I'm have been working on solving Project Euler #14 for a while now in Haskell, but for some reason, I'm unable to get it working. I solved the problem using Groovy a while ago, and I think I'm using basically the same method here. However, the program runs incredibly slow even just finding the first 10,000 lengths, and I'm really lost now as to why. I think I'm using memoization right, but I'm running out of memory even with smallish data sets in GHCI.

Here's what I've come up with so far.

collatz = (map collatz' [0..] !!)
    where collatz' n
        | n == 1 = 1
        | n `mod` 2 == 0 = 1 + collatz (n `div` 2)
        | otherwise = 1 +  collatz (3 * n + 1)

I'd be running map collatz [1..1000000] to get the answer to the problem, but map collatz [1..10000] gives me an out of memory error, and also takes a good few seconds to finish running.

If anyone could give me some insights as to what the problem with this program is, that would be great!
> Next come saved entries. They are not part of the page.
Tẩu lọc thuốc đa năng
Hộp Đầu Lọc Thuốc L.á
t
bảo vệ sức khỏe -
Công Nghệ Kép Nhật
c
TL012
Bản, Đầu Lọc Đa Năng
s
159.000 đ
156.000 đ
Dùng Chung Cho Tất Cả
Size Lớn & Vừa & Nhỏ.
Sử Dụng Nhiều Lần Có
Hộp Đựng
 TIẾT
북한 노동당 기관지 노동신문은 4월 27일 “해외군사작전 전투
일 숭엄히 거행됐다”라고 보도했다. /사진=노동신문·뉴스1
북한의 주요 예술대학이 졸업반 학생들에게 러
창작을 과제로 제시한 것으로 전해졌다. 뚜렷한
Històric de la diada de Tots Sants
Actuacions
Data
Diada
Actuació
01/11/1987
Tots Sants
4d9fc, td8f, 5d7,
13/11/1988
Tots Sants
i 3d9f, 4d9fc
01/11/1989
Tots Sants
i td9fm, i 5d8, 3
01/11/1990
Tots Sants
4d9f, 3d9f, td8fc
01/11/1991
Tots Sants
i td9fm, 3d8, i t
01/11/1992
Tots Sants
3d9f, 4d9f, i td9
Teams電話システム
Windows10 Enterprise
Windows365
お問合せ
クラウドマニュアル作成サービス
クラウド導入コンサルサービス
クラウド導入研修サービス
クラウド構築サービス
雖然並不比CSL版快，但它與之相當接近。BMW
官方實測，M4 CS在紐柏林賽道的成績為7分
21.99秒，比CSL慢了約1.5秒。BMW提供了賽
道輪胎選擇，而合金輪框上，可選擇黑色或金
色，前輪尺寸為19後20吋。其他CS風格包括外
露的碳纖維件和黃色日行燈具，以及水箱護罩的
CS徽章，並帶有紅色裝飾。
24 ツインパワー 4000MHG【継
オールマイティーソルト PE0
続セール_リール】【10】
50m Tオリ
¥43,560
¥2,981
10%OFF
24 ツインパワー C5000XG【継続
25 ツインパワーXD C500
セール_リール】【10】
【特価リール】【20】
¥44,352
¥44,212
I've tried a lot of things and I'm just stuck and need a hand.

Thanks!

役に立ちましたか?

解決

Memoization is working just fine here. In fact, it's working so well that it fills up all your memory. The intermediate terms of the Collatz sequence are getting quite large. The largest term that occurs in any sequence starting with 1 up to 1000000 is the number 2974984576. So this is the length of the list you are trying to build in memory.

On the other hand, just directly implementing the Collatz function without memoization should work fine for this problem.